“I remember staying at the…Oh my God, what is the name of the hotel again? Shit.”
Gaz Coombes is struggling momentarily to recall the name of the now-defunct Howard Johnson Inn on Boylston Street. Before we jump on him for not remembering Boston’s many sterling hotel accommodations, though, let’s remember that it’s easy to excuse his foggy memory. Speaking by phone just days before the start of a US tour, the former Supergrass frontman admits it’s been a while since he’s been to the States. By his own estimation, it’s been eight years since Coombes last touched down to tour American soil. Even the 2013 release of his debut solo effort, Here Come The Bombs, didn’t lure him overseas.
If the wait for Coombes’ return has been considerable, fans can take comfort in the fact that he’s coming back with might may be the best record of his career. Matador, his sophomore solo outing, finally got its American release on March 18th, this after more than a year of overflowing praise (including a 2015 nomination for the Mercury Prize) in his native UK.
“It’s kind of been a long time coming,” he says of his American touring hiatus. “It’s strange because I’ve always had a strong touring thing going with the States. There’s always been that strong link where I was coming over every year. I miss the clubs, so it’ll be an adventure, just manning up, doing the show, and driving to the next one.”
Eschewing much of the shaggy Brit pop that made Supergrass one of the movement’s best-if-somewhat-underrated exports, Matador is a swift sonic shift away from Coombes’ musical home base of cool, catchy guitar pop. He tracked and produced the record on his own, using the studio as a den of experimentation for making sense of the sorted sounds circulating his headspace. The end result brings influences into the fold that run the gamut from singer/songwriter fare to baroque chamber pop, electronica, and krautrock.
“I always have some sort of radar, you know?” he says. “I know what I want to hear and I know how I want it to sound. But when you get in the studio, there’s this realization that ‘This can be anything.’”
“I like playing with loops,” he adds about the making of Matador. “I have this weird little box, this rudimentary little looping machine. I’d just go around sampling little things around the house and turn them into little loops on Pro Tools. Then I’d get on the drum kit and play along to the loops. It was about trying all sorts of mad things and then just recording them, and pretty soon that process just sparked an idea. From there, it got a little more focused and a bit more like songwriting, I guess.”
Matador is loaded with creative juice, which is saying something for a guy who once approached the idea of launching a solo career with a healthy bit of reticence. Who can blame him? Coombes was all of 17 years old when he founded Supergrass with Danny Goffey and Mick Quinn, and he found massive success just two years later with the band’s debut, I Should Coco. Fast forward another 15 years, and the band that long-defined Coombes musically had run its course. The wide-window of opportunity that comes with wiping the sonic slate clean can be as intimidating as it is colored with possibility. But six years removed from Supergrass’ 2010 dissolution, Coombes shows no signs of awkwardness about jumping into phase two of his already accomplished career.
“I was skeptical of that move of being the lead singer of a band who’s gone solo,” he says. “But what happened is I just wrote some music in my studio and just put it out. It’s really as simple as that, man. I don’t have any sort of calculated plan of attack in that way. It’s just sort me doing some mad things and hoping that people like it.”

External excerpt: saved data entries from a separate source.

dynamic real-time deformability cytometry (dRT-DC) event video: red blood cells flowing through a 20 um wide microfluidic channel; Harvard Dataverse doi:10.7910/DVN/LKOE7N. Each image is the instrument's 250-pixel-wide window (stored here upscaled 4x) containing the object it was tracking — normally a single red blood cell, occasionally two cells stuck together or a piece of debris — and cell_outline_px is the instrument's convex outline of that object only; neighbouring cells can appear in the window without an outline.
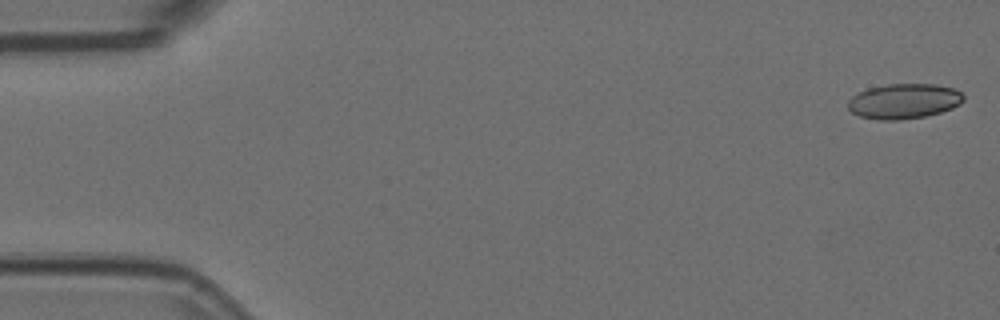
{"species": "Egyptian fruit bat (a non-hibernating species)", "species_latin": "Rousettus aegyptiacus", "temperature_condition": "room temperature", "stored_images_in_passage": 54, "camera_frame_rate_fps": 3000, "um_per_image_px": 0.085, "animal": {"sex": "female"}, "frame": {"image": 1, "passage_image": 1, "time_ms": 0.0, "image_size_px": [1000, 320], "cell_outline_px": [[964, 100], [960, 104], [952, 108], [940, 112], [924, 116], [900, 120], [880, 120], [860, 116], [852, 112], [848, 108], [848, 100], [852, 96], [868, 88], [888, 84], [936, 84], [956, 88], [964, 96]], "centroid_in_image_um": [76.85, 8.59], "position_along_channel_um": 8.1, "area_um2": 23.64}}
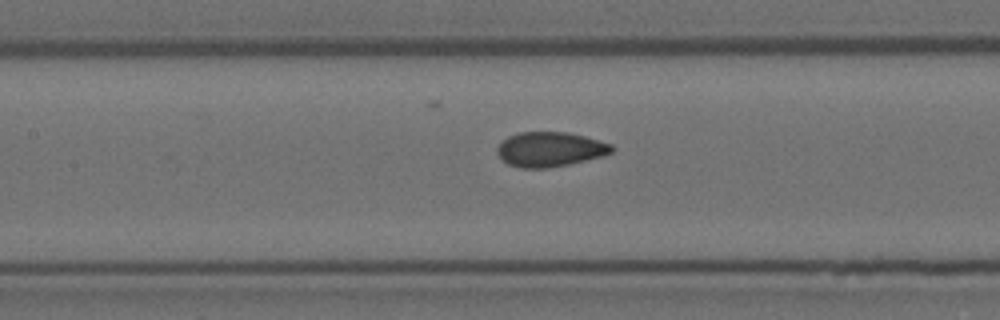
{"frame": {"image": 2, "passage_image": 24, "time_ms": 7.667, "image_size_px": [1000, 320], "cell_outline_px": [[612, 152], [604, 156], [568, 164], [544, 168], [520, 168], [508, 164], [496, 152], [496, 148], [508, 136], [520, 132], [568, 132], [584, 136], [612, 144]], "centroid_in_image_um": [46.75, 12.69], "position_along_channel_um": 160.7, "area_um2": 23.0}}
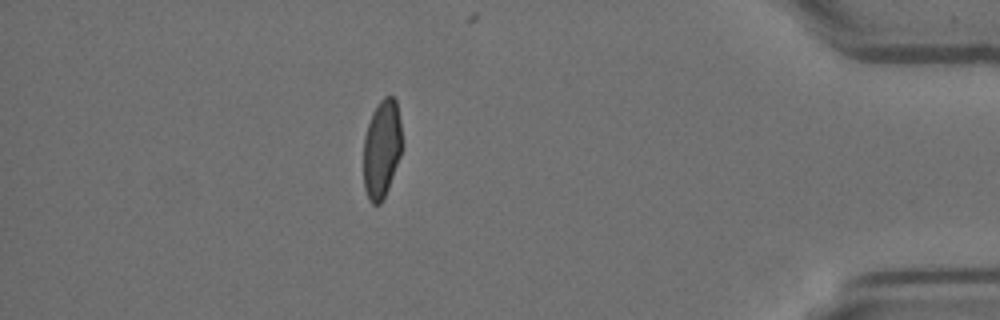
{"frame": {"image": 3, "passage_image": 47, "time_ms": 15.333, "image_size_px": [1000, 320], "cell_outline_px": [[404, 144], [400, 156], [388, 188], [380, 204], [372, 204], [368, 200], [364, 188], [364, 136], [372, 112], [380, 100], [384, 96], [392, 96], [396, 100], [400, 120]], "centroid_in_image_um": [32.46, 12.63], "position_along_channel_um": 402.7, "area_um2": 22.31}, "authors_computed_cell_mechanics": {"area_um2": 23.0333, "velocity_mm_per_s": 3.7566, "shape_relaxation_time_tau1_ms": 8.2741, "shape_relaxation_time_tau2_ms": 0.9028, "deformation_change_tau1": 0.1806, "deformation_change_tau2": 0.0412}}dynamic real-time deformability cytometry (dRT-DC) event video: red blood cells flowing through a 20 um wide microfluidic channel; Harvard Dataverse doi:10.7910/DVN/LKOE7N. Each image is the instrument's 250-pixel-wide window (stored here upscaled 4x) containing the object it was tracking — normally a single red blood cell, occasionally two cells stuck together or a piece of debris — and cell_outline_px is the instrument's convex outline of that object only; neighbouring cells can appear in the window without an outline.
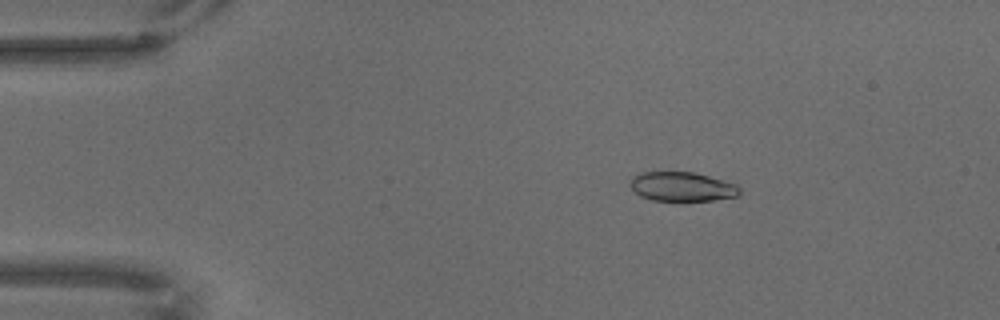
{"species": "common noctule bat (a hibernating species)", "species_latin": "Nyctalus noctula", "temperature_condition": "warm", "stored_images_in_passage": 69, "camera_frame_rate_fps": 3000, "um_per_image_px": 0.085, "animal": {"sex": "male", "body_mass_g": 18.8}, "frame": {"image": 1, "passage_image": 12, "time_ms": 3.667, "image_size_px": [1000, 320], "cell_outline_px": [[740, 192], [736, 196], [712, 200], [652, 200], [640, 196], [628, 184], [632, 176], [640, 172], [692, 172], [708, 176], [736, 184], [740, 188]], "centroid_in_image_um": [57.93, 15.85], "position_along_channel_um": 27.1, "area_um2": 18.5}}
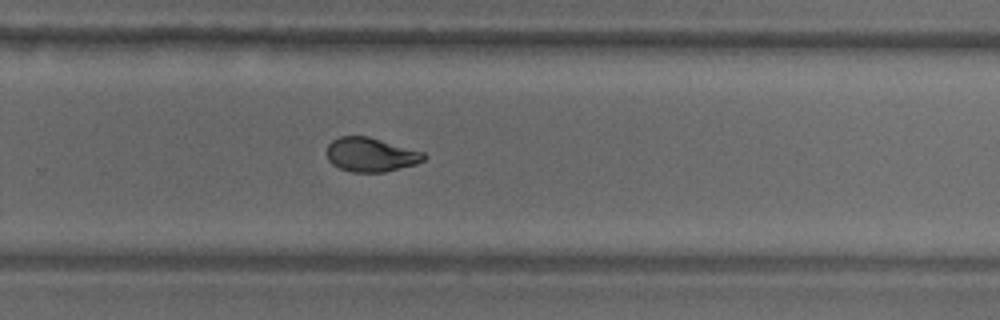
{"frame": {"image": 2, "passage_image": 46, "time_ms": 15.0, "image_size_px": [1000, 320], "cell_outline_px": [[428, 156], [424, 160], [416, 164], [384, 172], [352, 172], [340, 168], [332, 164], [328, 160], [328, 144], [332, 140], [340, 136], [368, 136], [424, 152]], "centroid_in_image_um": [31.53, 13.14], "position_along_channel_um": 298.3, "area_um2": 19.25}}
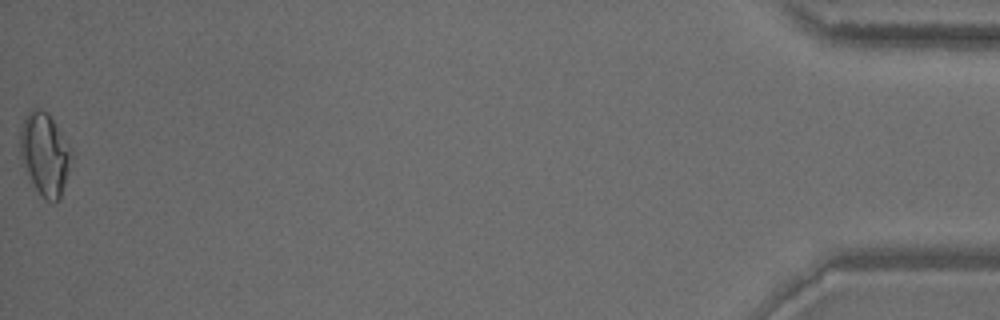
{"frame": {"image": 3, "passage_image": 69, "time_ms": 22.667, "image_size_px": [1000, 320], "cell_outline_px": [[72, 156], [60, 200], [52, 204], [36, 188], [20, 164], [20, 124], [28, 112], [32, 108], [40, 108], [48, 112], [72, 152]], "centroid_in_image_um": [3.77, 13.08], "position_along_channel_um": 431.4, "area_um2": 24.62}}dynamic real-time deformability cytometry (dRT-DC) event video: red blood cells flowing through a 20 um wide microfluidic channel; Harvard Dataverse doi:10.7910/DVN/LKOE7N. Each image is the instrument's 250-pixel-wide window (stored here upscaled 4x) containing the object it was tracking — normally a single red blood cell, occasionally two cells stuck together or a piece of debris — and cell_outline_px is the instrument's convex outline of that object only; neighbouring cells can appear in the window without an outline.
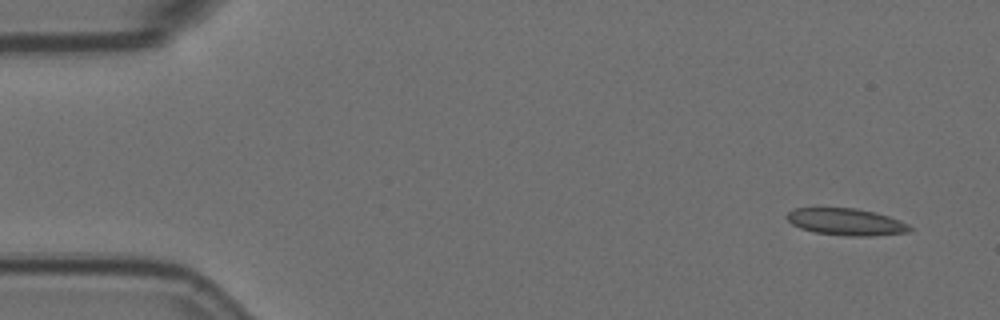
{"species": "Egyptian fruit bat (a non-hibernating species)", "species_latin": "Rousettus aegyptiacus", "temperature_condition": "room temperature", "stored_images_in_passage": 2, "camera_frame_rate_fps": 3000, "um_per_image_px": 0.085, "animal": {"sex": "female"}, "frame": {"image": 1, "passage_image": 1, "time_ms": 0.0, "image_size_px": [1000, 320], "cell_outline_px": [[912, 228], [908, 232], [872, 236], [852, 236], [816, 232], [800, 228], [792, 224], [784, 216], [788, 212], [796, 208], [856, 208], [876, 212], [900, 220], [908, 224]], "centroid_in_image_um": [71.92, 18.85], "position_along_channel_um": 13.1, "area_um2": 19.19}}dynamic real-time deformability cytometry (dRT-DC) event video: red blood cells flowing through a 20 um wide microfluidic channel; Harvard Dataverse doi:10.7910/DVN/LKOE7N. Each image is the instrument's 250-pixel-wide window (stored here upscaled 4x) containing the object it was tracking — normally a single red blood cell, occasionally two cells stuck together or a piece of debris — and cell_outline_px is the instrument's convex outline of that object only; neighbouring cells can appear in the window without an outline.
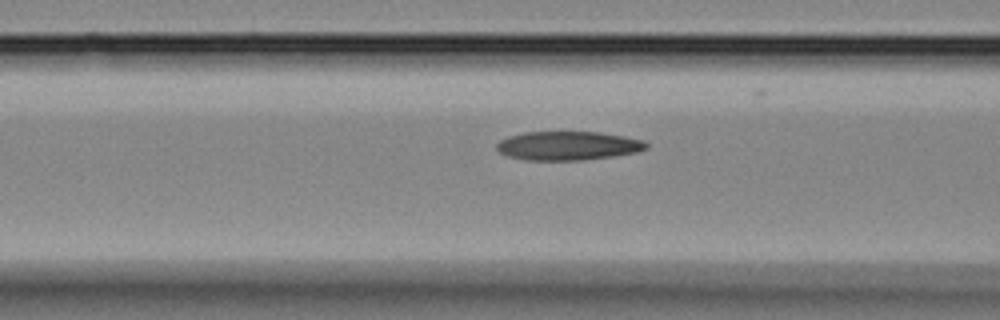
{"species": "Egyptian fruit bat (a non-hibernating species)", "species_latin": "Rousettus aegyptiacus", "temperature_condition": "room temperature", "stored_images_in_passage": 5, "camera_frame_rate_fps": 3000, "um_per_image_px": 0.085, "animal": {"sex": "female"}, "frame": {"image": 1, "passage_image": 5, "time_ms": 1.333, "image_size_px": [1000, 320], "cell_outline_px": [[648, 148], [636, 152], [612, 156], [584, 160], [524, 160], [508, 156], [500, 152], [496, 148], [496, 144], [500, 140], [508, 136], [524, 132], [600, 132], [624, 136], [644, 140], [648, 144]], "centroid_in_image_um": [48.27, 12.38], "position_along_channel_um": 118.3, "area_um2": 25.2}}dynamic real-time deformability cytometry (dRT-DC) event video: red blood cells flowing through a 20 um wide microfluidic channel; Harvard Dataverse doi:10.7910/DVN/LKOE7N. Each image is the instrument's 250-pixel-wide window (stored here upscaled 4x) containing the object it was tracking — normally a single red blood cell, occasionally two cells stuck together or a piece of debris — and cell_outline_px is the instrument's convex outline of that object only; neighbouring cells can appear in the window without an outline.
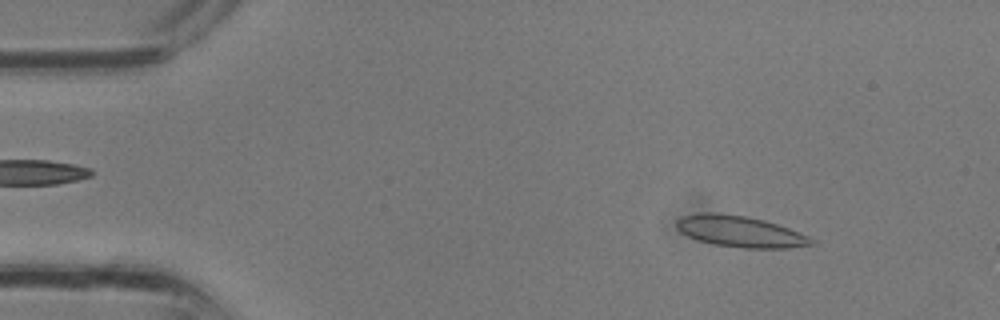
{"species": "common noctule bat (a hibernating species)", "species_latin": "Nyctalus noctula", "temperature_condition": "room temperature", "stored_images_in_passage": 30, "camera_frame_rate_fps": 3000, "um_per_image_px": 0.085, "animal": {"sex": "male", "body_mass_g": 13.3}, "frame": {"image": 1, "passage_image": 1, "time_ms": 0.0, "image_size_px": [1000, 320], "cell_outline_px": [[816, 244], [788, 248], [744, 248], [712, 244], [688, 236], [680, 232], [676, 228], [676, 220], [680, 216], [696, 212], [716, 212], [748, 216], [764, 220], [788, 228], [808, 236], [816, 240]], "centroid_in_image_um": [62.88, 19.66], "position_along_channel_um": 22.1, "area_um2": 24.8}}
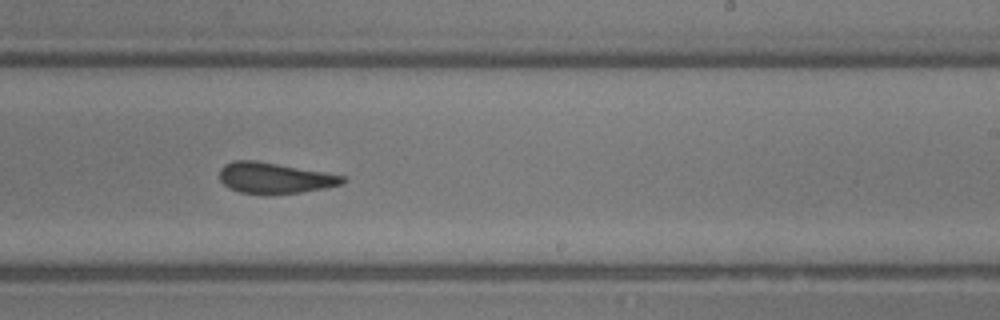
{"frame": {"image": 2, "passage_image": 17, "time_ms": 5.333, "image_size_px": [1000, 320], "cell_outline_px": [[348, 180], [340, 184], [328, 188], [300, 192], [240, 192], [228, 188], [220, 180], [220, 168], [224, 164], [232, 160], [256, 160], [324, 172], [344, 176]], "centroid_in_image_um": [23.33, 15.09], "position_along_channel_um": 265.7, "area_um2": 21.68}}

Having worked out his new material with a full band, Coombes has more recently tried out the songs in the form of a one-man band. When his nine-date trek through the US and Toronto hits the David Friend Recital Hall at the Berklee College of Music on March 26, he’ll juggle guitar, vocal, and piano duties, all accompanied by loops and samples. The set up is still largely uncharted territory for Coombes, save for a recent show at the Roundhouse in London (“People really seemed to dig it,” he says). But the unknown is all part of the fun, he says. Packed clubs and theaters used to be the rule when he came through town in the past, but the current run of intimate solo shows may be the most proper introduction to Coombes’ eclectic new musical vision.
“Maybe these things will eclipse what’s happened before,” he says. “Maybe they won’t. I’m just trying to enjoy it.”
GAZ COOMBES, PINEY GUR. SAT 3.26. DAVID FREIND RECITAL HALL, BERKLEE COLLEGE OF MUSIC, 921 BOYLSTON STREET, BOSTON.
8PM/ALL AGES/$25. WWW.BERKLEE.EDU/EVENTS.